QUESTIONS ON THE MATERIAL -
1. Answer these from the black-eye post:
(a) What does the writer say is to blame for the injuries?
(b) Which eye does the writer feel optimistic about?
(c) Whose staff, visited for work, have been eyeing the writer with concern?
2. Reproduce the black-eye post word for word from "Of course, I’m" to "behind it. .".

SELECTED EXTRACT -

##########

So, I still have two black eyes.
This is a problem. It’s a problem for my vanity, yes, but it’s also a problem because the rapidly disappearing scrape on my forehead means that, as unclear as it was before how I came to be in the state I am/was just from looking at me, it is now even more so. I don’t go around flashing my scraped elbow and knee or the bruises on my thighs, so I don’t look like I had a bicycle accident at all. I look like someone punched me.
R is very worried that people will think that someone is him, and it’s not without basis. Domestic violence* is a thing after all, and the stereotype of a domestic violence victim seems to be the bruised and battered woman.
And that’s pretty concerning and frustrating… because no one did. It’s the fault of me alone and my bicycle.
For the most part, going out in public here has been reminiscent of being pregnant again. Lots of people want to stare at me with curiousity and, in this case in particular, concern. I see them doing so, and that is bad news for them. They really, really don’t want to get caught staring, not just because it’s rude but in case I decide I might need their help in some way.
Of course, I’m not going to ask for anyone’s help. I don’t need it. I do worry that someone is going to try to intervene in some way anyhow, though. The people I do interact with more personally, such as the staff at the schools and kindergartens I visit for work, have been eyeing me (PUN PUN PUN) with great concern, and the last thing I need is some concerned police officer showing up and questioning us.
I feel fine and I’ve been medically cleared to carry on as usual, so that’s what I’m doing, but I don’t recall seeing other people in this mess. I can’t help wondering what other people do when they end up with a black eye or eyes and a painful, non-criminal activity-based story behind it. .
Do they just not leave the house for the one or two weeks it’s expected to take to heal? What do they do about work and groceries and the other practical things?
Or is there some sort of simple cure I’ve missed?
Perhaps some sensational make-up?
Anyhow, while the right eye is still pretty unfortunate-looking, I feel optimistic that the left one is starting to look less bruise-like and more like a very dark shadow. Things are a bit sad when the idea of looking extremely sleep-deprived starts to be the goal, I must say.
(* Domestic violence is huge and difficult, and it’s not something I really want to try getting into. I know I don’t know what I’m talking about there, and you’ll notice I’m not going to try to do so. Since I’m not the victim of it, I just sincerely hope I don’t have to answer questions about it.)

##########

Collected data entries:
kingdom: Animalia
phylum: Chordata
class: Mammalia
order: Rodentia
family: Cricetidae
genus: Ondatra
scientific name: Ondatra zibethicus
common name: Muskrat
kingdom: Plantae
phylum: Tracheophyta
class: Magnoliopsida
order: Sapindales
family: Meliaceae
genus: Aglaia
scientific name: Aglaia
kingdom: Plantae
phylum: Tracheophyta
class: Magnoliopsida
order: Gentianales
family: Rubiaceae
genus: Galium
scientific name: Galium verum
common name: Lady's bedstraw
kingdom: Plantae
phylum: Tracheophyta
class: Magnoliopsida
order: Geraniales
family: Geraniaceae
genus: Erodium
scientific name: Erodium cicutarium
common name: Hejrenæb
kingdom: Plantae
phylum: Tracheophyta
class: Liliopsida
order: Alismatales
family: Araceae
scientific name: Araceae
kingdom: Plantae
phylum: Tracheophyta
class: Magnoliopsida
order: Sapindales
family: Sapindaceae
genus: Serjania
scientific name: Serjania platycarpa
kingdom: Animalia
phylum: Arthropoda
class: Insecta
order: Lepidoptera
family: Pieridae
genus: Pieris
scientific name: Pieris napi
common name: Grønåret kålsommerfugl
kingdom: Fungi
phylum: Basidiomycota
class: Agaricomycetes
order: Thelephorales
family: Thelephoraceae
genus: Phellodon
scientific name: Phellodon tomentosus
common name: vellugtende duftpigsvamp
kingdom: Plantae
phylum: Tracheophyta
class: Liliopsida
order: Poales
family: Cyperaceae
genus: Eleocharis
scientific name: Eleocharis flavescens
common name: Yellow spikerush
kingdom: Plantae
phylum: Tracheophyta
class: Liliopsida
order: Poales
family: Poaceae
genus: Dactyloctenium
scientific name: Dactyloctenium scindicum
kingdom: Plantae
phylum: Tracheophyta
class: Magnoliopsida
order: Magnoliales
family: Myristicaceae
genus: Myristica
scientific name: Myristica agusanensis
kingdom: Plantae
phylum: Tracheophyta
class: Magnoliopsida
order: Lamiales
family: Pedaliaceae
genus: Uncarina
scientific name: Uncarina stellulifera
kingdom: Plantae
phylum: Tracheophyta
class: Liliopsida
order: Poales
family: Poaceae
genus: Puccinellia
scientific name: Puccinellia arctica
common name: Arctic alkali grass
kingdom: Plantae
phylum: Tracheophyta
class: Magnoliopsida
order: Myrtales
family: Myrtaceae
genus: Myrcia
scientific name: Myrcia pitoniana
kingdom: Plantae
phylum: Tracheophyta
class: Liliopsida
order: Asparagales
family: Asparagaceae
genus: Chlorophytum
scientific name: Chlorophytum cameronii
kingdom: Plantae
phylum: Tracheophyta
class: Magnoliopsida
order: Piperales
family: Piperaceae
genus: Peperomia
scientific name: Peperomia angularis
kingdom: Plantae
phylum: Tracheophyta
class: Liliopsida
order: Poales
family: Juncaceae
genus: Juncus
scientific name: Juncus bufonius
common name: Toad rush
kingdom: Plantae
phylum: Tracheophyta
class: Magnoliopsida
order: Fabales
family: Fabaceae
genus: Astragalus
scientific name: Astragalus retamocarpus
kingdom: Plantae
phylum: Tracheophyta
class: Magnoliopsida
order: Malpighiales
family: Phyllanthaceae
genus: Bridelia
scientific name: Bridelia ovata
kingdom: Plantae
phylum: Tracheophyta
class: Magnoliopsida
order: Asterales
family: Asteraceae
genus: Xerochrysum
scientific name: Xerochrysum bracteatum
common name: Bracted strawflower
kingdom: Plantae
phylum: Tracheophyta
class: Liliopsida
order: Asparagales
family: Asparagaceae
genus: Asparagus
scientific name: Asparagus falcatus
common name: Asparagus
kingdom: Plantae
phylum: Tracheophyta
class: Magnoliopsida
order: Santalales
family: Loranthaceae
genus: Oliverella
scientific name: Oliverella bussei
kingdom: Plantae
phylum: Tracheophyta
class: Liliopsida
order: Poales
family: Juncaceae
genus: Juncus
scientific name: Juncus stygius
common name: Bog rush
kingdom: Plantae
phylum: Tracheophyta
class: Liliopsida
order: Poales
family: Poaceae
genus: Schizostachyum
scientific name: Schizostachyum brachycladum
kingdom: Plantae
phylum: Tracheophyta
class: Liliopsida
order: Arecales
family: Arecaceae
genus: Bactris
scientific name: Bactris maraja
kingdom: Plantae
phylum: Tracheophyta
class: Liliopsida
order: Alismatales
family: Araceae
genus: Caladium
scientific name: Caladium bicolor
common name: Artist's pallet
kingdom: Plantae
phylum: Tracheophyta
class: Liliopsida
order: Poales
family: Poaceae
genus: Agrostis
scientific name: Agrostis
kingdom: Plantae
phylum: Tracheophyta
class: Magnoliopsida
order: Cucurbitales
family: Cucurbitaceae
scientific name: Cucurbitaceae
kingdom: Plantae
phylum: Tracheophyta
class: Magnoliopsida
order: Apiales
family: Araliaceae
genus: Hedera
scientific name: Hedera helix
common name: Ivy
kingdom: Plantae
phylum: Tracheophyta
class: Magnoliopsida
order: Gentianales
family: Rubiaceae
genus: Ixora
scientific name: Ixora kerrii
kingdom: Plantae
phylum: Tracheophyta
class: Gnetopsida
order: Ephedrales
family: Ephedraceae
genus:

##########

SOLUTIONS TO THE EXERCISE -
1.
(a) The writer alone and the writer's bicycle.
(b) The left eye.
(c) The staff at the schools and kindergartens.

2.
Of course, I’m not going to ask for anyone’s help. I don’t need it. I do worry that someone is going to try to intervene in some way anyhow, though. The people I do interact with more personally, such as the staff at the schools and kindergartens I visit for work, have been eyeing me (PUN PUN PUN) with great concern, and the last thing I need is some concerned police officer showing up and questioning us.
I feel fine and I’ve been medically cleared to carry on as usual, so that’s what I’m doing, but I don’t recall seeing other people in this mess. I can’t help wondering what other people do when they end up with a black eye or eyes and a painful, non-criminal activity-based story behind it. .